A 2.5 MW solar array would also require storage capacity of approximately 15 MWH for each low/no solar day which might be experienced at the solar array location. The recent “solar drought” in the UK and parts of the EU lasted for approximately 10 days. Using this experience as guide, a 2.5 MW solar array would require storage of approximately 150 MWH capable of continuous discharge at a rate of 15 MWH per day. This storage would have to be recharged at the end of the period of low/no solar. However, the output of the solar array would be required to meet contemporaneous grid demand, so additional generating capacity would be required to recharge storage. Assuming that recharging the storage over the same number of days over which it was discharged would be acceptable, another 2.5 MW solar array would be required. More rapid recharging would require additional solar array capacity.

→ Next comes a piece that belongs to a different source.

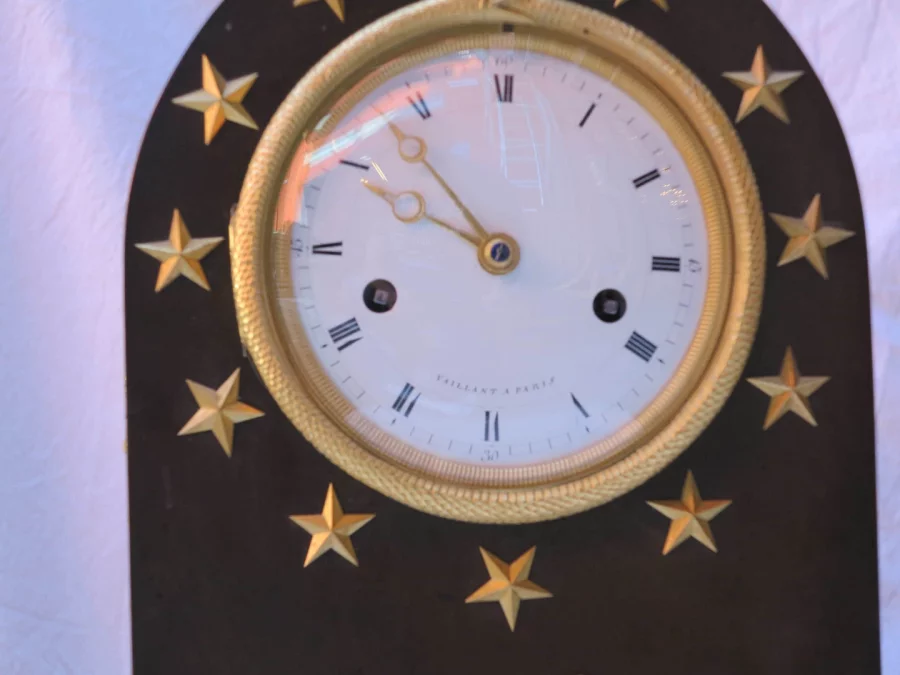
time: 9:53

The availability of long-term, low-loss storage would permit the reliable capacity of the solar array and storage system to be increased from the 0.15 MW calculated above to approximately 0.51 MW [(0.605/0.1775) * 0.15)]. However, such long-term, low-loss storage is not currently commercially available and its likely cost, based on current technology, would exceed the cost of the additional solar array capacity required to increase output in the lowest output month of the year to the average annual output of the 2.5 MW solar array.